TAREA ASIGNADA. Prolonga el artículo sobre la misión confidencial de Poinsett en México, que aparece más abajo, a partir de su última oración.

TEXTO PROPUESTO.
Opinión

México-EEUU 200 años (III), Poinsett como agente confidencial

En las dos entregas anteriores de esta serie revisamos el célebre discurso del congresista del Partido Demócrata -representante de Carolina del Sur-, Joel R. Poinsett, por el cual el 28 de marzo de 1822 el Congreso de los Estados Unidos aprobó el reconocimiento de México y de otras ex colonias hispanoamericanas como naciones independientes, y autorizó una partida presupuestal con el fin de establecer representaciones diplomáticas en los países recién constituidos al sur de su frontera.

Poco después -en el mes de septiembre de ese mismo año- el presidente, James Monroe, y el Secretario de Estado, John Quincy Adams, le encargaron a Poinsett realizar una visita de carácter confidencial a México para conocer de cerca la situación política del país, en el tiempo en el que Agustín de Iturbide se había erigido como Emperador de México.

DATOS PROPORCIONADOS.
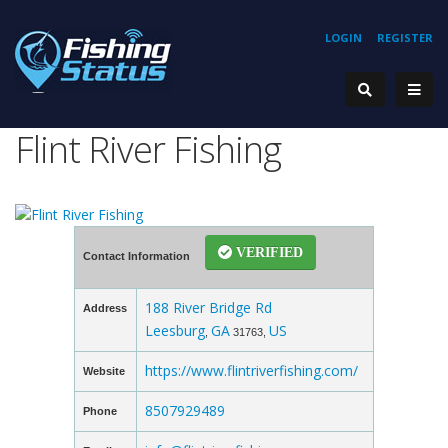
LOGIN
REGISTER
Flint River Fishing
VERIFIED
Contact Information
188 River Bridge Rd
Address
Leesburg
GA
US
,
31763,
https://www.flintriverfishing.com/
Website
8507929489
Phone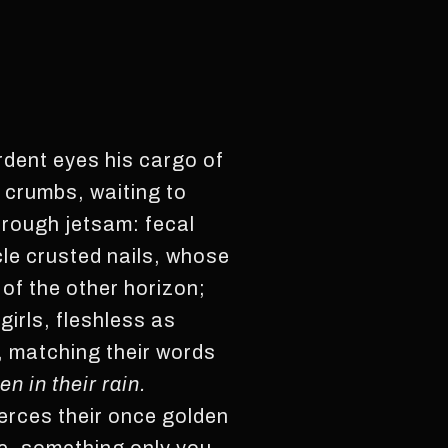
rdent eyes his cargo of
t crumbs, waiting to
hrough jetsam: fecal
le crusted nails, whose
of the other horizon;
girls, fleshless as
, matching their words
en in their rain.
erces their once golden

RESPUESTA.
Joel Roberts Poinsett

Joel Roberts Poinsett

Las figuras de “visita confidencial” y de “agente secreto” -que definen el primer viaje de Poinsett a México- no se usan más en el vocabulario de la diplomacia moderna. No aludían en modo alguno que la visita tendría que transcurrir en la clandestinidad o a la manera de un espía encubierto, sino simplemente a que el visitante no viajaba con la representación oficial del gobierno de su país, y por lo tanto tenía cierto carácter privado su visita, aunque no por completo. Carecía pues Poinsett de autorización para tomar decisiones o expresar posturas a nombre del gobierno de los Estados Unidos, pero el país receptor quedaba en el entendido que todo lo visto y conversado con el visitante sería reportado más tarde y tomado en consideración en Washington.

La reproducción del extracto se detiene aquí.